ADDING TO CONTROVERSY
Brian Darling, a Republican strategist and former Senate aide, said the limited disclosures would fuel conspiracy theories about Epstein as well as legitimate transparency concerns, potentially dampening turnout among Trump voters.
“The heavily redacted disclosures of the Epstein documents added more fuel to the fire of controversy,” Darling said. “This remains a political risk for all Republicans in swing seats going into the midterms.”
The U.S. Justice Department on Friday released some 300,000 pages of documents, photos, and other materials from the government’s investigations into Epstein, who died by suicide in a jail cell in 2019 as he faced federal charges of sex trafficking of minors.
The wealthy financier’s history of hobnobbing with prominent figures has fueled speculation about whether anyone in his social circle was involved with his alleged sexual activity. One person, British socialite Ghislaine Maxwell, has been convicted on Epstein-related charges to date.
The Epstein scandal resonates with much of Trump’s base because it reinforces their belief in a corrupt establishment — often labeled the “Deep State” — willing to protect itself at all costs, a narrative Trump has repeatedly promoted.
Rachel Blum, a political science professor at the University of Oklahoma, said the lack of fuller disclosures could erode support among some Trump backers, including young men who swung to him in 2024 in part over their distrust of government.
“He’s at risk of becoming the Deep State,” Blum said. “I think this has the potential to damage his credibility more than a lot of the other scandals he’s gone through.”
‘PEOPLE ARE RAGING AND WALKING AWAY,’ MTG SAYS
The Justice Department’s initial disclosure fell short of the law’s mandate that all investigative files involving Epstein be released by Dec. 19. The law allowed for records to be withheld or redacted if the information posed a threat to national security or identified victims of sexual abuse.
Deputy Attorney General Todd Blanche said on Friday that the deadline was missed due to the massive volume of data and the need for careful redactions to protect victims. He promised to release more files “over the next couple of weeks.”
Democrats criticized the administration for not releasing all the files and for the extensive redactions. Representative Ro Khanna of California, who co-authored the law requiring full disclosure, floated possible impeachment of Blanche and Attorney General Pam Bondi over the failure to release the files on time.

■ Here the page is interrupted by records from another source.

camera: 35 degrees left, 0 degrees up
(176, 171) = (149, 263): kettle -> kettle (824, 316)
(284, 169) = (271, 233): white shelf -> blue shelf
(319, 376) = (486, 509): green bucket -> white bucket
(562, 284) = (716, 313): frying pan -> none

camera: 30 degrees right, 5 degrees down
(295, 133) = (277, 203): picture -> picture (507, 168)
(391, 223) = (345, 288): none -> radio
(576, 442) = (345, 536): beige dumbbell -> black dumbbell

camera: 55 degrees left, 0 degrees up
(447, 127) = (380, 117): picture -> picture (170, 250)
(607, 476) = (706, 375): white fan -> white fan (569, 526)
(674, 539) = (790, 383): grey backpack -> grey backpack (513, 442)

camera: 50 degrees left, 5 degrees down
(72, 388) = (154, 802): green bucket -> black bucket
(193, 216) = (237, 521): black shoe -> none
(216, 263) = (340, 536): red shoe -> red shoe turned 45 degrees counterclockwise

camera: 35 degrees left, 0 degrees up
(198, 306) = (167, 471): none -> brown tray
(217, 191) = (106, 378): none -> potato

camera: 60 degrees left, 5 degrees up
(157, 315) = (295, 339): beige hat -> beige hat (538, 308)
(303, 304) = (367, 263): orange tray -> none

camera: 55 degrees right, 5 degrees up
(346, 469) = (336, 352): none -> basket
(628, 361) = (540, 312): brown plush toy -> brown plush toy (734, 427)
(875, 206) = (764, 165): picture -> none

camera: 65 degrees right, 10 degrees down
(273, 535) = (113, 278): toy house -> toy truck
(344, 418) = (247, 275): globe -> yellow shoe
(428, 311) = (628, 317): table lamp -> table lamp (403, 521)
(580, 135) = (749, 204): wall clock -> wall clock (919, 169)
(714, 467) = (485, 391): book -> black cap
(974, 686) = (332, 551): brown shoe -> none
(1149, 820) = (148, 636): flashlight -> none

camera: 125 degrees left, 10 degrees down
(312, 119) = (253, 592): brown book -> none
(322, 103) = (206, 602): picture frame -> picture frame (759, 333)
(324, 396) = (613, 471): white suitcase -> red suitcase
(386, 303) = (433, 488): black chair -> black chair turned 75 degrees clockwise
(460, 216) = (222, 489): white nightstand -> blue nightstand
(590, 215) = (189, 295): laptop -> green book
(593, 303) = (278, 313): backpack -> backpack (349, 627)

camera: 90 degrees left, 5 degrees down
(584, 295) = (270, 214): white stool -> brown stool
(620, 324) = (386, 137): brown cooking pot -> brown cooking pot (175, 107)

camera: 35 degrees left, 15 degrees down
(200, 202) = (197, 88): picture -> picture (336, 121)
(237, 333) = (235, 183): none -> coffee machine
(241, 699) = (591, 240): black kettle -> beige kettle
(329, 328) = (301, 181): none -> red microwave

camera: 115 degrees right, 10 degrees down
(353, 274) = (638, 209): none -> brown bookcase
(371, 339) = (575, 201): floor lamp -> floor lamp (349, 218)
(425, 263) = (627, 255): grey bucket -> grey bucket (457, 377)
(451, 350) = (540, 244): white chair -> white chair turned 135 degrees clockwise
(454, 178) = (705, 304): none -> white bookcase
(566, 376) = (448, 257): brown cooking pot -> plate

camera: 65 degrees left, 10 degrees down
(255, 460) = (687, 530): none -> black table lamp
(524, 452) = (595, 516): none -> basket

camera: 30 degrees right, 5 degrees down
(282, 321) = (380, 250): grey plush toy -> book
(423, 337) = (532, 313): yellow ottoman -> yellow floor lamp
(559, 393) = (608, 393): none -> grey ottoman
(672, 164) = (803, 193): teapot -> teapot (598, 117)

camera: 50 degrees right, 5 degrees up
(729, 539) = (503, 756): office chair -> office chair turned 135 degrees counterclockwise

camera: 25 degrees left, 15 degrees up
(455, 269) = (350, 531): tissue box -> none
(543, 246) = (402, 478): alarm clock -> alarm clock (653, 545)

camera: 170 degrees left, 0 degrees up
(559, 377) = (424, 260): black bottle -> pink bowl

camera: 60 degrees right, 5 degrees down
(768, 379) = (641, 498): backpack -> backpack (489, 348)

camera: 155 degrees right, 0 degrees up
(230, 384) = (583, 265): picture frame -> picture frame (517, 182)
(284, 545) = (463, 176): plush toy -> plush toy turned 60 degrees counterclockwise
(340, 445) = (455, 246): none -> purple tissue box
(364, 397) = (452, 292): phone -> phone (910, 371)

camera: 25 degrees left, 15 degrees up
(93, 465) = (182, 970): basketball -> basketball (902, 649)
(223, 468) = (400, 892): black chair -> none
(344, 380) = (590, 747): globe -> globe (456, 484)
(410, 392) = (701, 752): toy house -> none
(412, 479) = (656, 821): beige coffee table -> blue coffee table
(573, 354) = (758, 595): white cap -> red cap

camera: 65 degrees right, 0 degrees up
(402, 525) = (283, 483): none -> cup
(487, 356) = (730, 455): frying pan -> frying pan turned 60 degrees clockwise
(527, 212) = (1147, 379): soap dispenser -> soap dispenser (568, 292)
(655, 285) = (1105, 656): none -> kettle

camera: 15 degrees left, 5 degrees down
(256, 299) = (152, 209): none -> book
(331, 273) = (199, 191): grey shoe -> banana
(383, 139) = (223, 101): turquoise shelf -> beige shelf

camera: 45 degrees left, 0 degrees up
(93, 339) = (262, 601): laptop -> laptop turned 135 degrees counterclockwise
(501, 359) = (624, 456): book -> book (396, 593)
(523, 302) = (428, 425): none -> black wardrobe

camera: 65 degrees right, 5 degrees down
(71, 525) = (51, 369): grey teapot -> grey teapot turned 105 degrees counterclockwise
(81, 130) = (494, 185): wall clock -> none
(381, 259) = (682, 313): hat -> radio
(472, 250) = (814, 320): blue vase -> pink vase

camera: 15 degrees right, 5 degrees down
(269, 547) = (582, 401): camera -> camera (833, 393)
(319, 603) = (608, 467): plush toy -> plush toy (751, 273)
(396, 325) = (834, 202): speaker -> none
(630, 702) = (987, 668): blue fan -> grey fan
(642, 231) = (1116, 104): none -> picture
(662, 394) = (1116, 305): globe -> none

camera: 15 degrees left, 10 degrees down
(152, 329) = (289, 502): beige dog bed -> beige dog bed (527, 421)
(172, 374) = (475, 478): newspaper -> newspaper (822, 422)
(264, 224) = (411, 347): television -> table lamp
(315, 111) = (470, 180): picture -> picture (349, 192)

Representative Thomas Massie, a Republican from Kentucky who worked with Khanna on the legislation, said he, too, believed that Bondi was in violation of the law, warning in a post to X that she and others could face criminal charges in the future when the Justice Department was in Democratic hands.
Representative Marjorie Taylor Greene, a House Republican who split with Trump last month over her efforts to compel disclosure of the Epstein files, cited the failure to release all the documents as well as the heavy redactions as among actions she considered inconsistent with Trump’s Make America Great Again (MAGA) movement.
“People are raging and walking away,” she wrote on X.
Some conservative commentators also criticized the Justice Department’s decision not to disclose more.
Kyle Seraphin, a right-wing podcaster and former FBI agent, reposted an old X post by Bondi praising the Trump administration as the most transparent in history, saying, “One gets the feeling that this is tongue-in-cheek at this point…”
Owen Shroyer, a podcaster who was pardoned by Trump for his role in the Jan. 6, 2021, attack on the U.S. Capitol but has since become a critic of the president, said he believed the Justice Department was intentionally slow-walking disclosures.
“They covered up the Epstein Files. No other way to put it now,” Shroyer wrote on X after Friday’s release.